俳優・升毅さんが永いキャリアで初の映画主演をつとめ、28年ぶりの映画復帰となる高橋洋子さんが妻を演じる『八重子のハミング』(5月6日公開)のプレミア試写会が4月19日に山野ホールで開催され、升さん、高橋さんと佐々部清監督、共演の文音さん、中村優一さんが舞台あいさつをおこないました。
『八重子のハミング』は、陽信孝(みなみ・のぶたか)さんが自身の体験をもとに綴った同名著書の映画化で、4度にわたるがん手術を受けた夫・石崎誠吾と、若年性アルツハイマーを発症した妻・八重子の物語。誠吾が八重子を介護する12年間を通して夫婦の愛と家族の絆が描かれていきます。
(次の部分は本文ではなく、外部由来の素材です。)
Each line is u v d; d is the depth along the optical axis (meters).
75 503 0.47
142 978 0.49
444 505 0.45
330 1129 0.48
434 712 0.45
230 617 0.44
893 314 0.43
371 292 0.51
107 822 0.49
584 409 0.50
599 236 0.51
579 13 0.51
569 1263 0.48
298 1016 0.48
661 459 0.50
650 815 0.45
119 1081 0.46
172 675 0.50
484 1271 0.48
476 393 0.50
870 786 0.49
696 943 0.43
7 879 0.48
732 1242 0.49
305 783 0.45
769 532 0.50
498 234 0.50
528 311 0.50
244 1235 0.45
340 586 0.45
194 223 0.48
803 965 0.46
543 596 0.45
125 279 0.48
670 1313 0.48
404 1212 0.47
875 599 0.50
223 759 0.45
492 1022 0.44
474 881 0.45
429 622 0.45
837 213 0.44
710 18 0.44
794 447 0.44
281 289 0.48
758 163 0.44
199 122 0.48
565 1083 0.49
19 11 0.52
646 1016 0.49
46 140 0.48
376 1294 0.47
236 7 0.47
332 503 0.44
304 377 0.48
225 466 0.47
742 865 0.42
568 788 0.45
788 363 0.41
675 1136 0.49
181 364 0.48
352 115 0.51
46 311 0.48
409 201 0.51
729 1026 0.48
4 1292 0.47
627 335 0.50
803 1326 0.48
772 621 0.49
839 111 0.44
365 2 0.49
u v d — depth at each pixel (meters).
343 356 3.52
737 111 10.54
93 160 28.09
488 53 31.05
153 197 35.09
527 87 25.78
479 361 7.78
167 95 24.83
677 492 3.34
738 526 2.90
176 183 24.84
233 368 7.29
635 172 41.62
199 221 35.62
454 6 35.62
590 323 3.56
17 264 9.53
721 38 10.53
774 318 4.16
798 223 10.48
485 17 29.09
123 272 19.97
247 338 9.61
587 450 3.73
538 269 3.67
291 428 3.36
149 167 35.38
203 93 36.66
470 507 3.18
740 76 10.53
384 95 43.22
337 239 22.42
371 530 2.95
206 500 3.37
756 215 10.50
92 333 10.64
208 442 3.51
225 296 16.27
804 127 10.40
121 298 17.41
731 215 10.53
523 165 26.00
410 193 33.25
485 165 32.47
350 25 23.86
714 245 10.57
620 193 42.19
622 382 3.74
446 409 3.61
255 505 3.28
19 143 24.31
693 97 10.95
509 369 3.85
芸能生活42年にして初主演で主人公の石崎誠吾を演じた升毅さんは、主演の依頼があったときの心境を「即答で“ぜひやらせてください”とお答えしました。もちろん映画で主演をやったことがなかったという個人的な“やったぜい!”という部分と、作品のテーマだったりとか内容の重さ、深さ、そういう作品に携われるという喜びとで、すぐにお答えさせていただきました」と語るとともに、実在の人物をモデルとした役に「たくさんの想いが押し寄せてきて」役作りに苦心し、プランがないまま撮影初日を迎えたと告白。「監督の“よーい、スタート!”で始まる直前まで不安で不安でしょうがなかったんですけど、始まった瞬間にそこに自分じゃなく石崎誠吾がいた感じで、目の前には八重子さんがいた感じで、そこから先は自然にこの作品に入っていけたんです」と撮影初日を回想し「(監督の)“OK!”って出たら、この感じでずっといられればいいんだと。そんなちょっとホッとした気持ちになったのを思い出します。なかなか本当に大変な役でした」と振り返りました。
また、升さんは、妻・八重子役の高橋洋子さんとの共演について「(監督から)“撮影の期間中だけでいいから洋子さんの八重子さんをずっと好きでいてください”と。その前に洋子さんとお会いしていて、とてもチャーミングな方ですでに好きになっていたので、その部分は軽くクリアいたしました」と、笑顔で語りました。
近年は作家として活動が主だった八重子役の高橋洋子さんは、佐々部監督からの出演の依頼に「どうしてこんな難しい役を何十年ぶり(に映画出演)の私に振るの? でも映画をやってみたいという気持ちは20何年ありました」と「嬉しいような、重いような」気持ちだったと明かし、若年性アルツハイマーで周囲とコミュニケーションを取れなくなるという難役に「撮影の間ちょっと孤独で、終わったときもちょっとモヤモヤして撮影が終わりましたけど、先行ロードショーで山口の萩や(撮影)当時ロケしたところで去年の秋にやってまいりました。そしたらお客さんがですね、“洋子さん、あんな感じでしたようちの母!”“洋子さん、感じがピッタリでしたよ!”とお客さんに言われて、監督でもありません、升さんでもありません。“よかったね”というのをお客さんに言われて、やっと自信が持てて、八重子を演じることができたかな」「すごく不安な日々でしたけど、去年の山口の人たち、萩の人たちに励まされてここに立つことができました」と、ロケ地であり映画の舞台である山口の方々に感謝を示しました。
『八重子のハミング』は佐々部清監督が8年前から映画化を目指し映画会社やテレビ局に企画を出しつつも実現に至らず、監督自身がプロデューサーとして資金集めからスタートして映画化を実現させた作品。佐々部監督は「ちょうど2年前に少し認知症が進んでいた母が亡くなったのが大きなきっかけで、これは意地でも作って世に出したい。そしてシニア層が中心に観られる映画を作りたいなと思って、それもあってこういう映画を作ってみました」と作品製作の経緯を説明し「ぼくは“自主映画”ってずっと言ってきたんですが、スタッフたちが“自主映画”と呼ばないでくれというので、自主的に作った“自主的映画”と呼んでいます。だから自主的映画『八重子のハミング』を覚えていただければと思います」と呼びかけました。